Joe Beda stopped by my office, clutching a stack of documents he had just had notarized, and told me, “Raymond, you should become a notary public.”

“Why?”

“It’d be fun.”

“Notarizing documents is fun?”

“No, just being a notary public – just knowing that you had the power to notarize documents – would be fun. Besides, you’d be good at it, since you’re such a stickler for the rules. I wonder what the qualifications for being a notary public are, anyway.”

So I went and looked up the process of becoming a notary public in the State of Washington.

The requirements are deceptively simple: Ability to execute the duties of a notary public (and indeed, requirement to perform said duties upon demand), a $10,000 surety bond, a clean criminal record, and three character references who will affirm that I am “a person of good moral character”. That last one might be tricky.

Comments (6)
  1. w.h. says:

    I looked it up in my state at some point, because it does sound neat to have that ability. Easy, except that I’ve got plenty of other things to put $10,000 towards. ;)

  2. Jeffrey E. says:

    It’s much easier in Tx… when I got my notary certificate 2 years ago, all I needed to do was pay $75 to the state and send in a form that was notarized by someone else where I swore that I was not a criminal. No bond is required either… though, it is surely a good idea to have one backing you up. You don’t want to end up getting sued for doing something wrong! I’d say go for it… people give you a lot of respect when they find out you’re a notary.

  3. Joe says:

    $10,000? It’s much easier in NY. I looked it up recently, having had the epiphany that it would be fun to be a notary public – just knowing that I had the power to notarize documents would be cool. I like your friend.

    In any case, it’s easy in NY. You pass an exam, pay a $60 fee, and voila! For $60, it’s probably worth it, though I wouldn’t put down $10,000 for it.

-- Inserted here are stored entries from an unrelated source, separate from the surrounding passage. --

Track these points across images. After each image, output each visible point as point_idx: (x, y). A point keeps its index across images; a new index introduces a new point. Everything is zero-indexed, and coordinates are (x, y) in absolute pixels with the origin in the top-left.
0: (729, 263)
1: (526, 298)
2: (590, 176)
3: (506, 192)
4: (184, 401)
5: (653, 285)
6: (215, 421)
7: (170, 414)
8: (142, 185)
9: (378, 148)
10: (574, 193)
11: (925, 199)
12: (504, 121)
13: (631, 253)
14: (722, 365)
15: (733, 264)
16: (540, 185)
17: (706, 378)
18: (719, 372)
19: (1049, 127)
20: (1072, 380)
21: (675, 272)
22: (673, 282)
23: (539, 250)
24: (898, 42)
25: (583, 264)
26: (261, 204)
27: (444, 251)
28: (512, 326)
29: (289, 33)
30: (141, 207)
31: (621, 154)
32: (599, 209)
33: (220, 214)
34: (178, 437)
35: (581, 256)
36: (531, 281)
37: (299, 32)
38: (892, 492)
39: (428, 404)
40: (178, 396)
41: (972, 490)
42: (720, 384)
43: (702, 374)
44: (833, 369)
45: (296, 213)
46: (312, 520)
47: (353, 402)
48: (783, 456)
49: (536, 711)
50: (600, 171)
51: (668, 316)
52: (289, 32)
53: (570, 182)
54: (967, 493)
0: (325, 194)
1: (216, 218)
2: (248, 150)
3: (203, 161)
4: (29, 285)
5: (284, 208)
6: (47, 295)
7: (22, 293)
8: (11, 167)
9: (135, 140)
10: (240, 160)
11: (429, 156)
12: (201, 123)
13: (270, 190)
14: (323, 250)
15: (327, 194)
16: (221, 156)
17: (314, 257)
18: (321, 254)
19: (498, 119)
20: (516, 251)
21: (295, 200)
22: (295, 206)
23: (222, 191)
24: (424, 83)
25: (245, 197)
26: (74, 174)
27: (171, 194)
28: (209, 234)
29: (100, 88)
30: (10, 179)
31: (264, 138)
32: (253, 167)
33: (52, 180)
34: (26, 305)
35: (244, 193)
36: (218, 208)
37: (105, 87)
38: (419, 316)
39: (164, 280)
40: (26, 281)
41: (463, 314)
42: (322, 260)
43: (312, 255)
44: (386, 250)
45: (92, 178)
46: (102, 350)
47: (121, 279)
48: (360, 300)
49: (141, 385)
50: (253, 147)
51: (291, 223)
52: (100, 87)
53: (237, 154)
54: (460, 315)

  4. Kelli Zielinski says:

    I think there might be easier ways, too. When I worked at a credit union, I don’t think the notories needed the $10,000 bond – I think the credit union covered it. But that *would* explain why they regulated the number of them pretty closely.

    I wanted to be a notary, but :: sniff :: they would only let me be a lowly teller (well, they let me train employees and be the computer specialist, but no notary for me).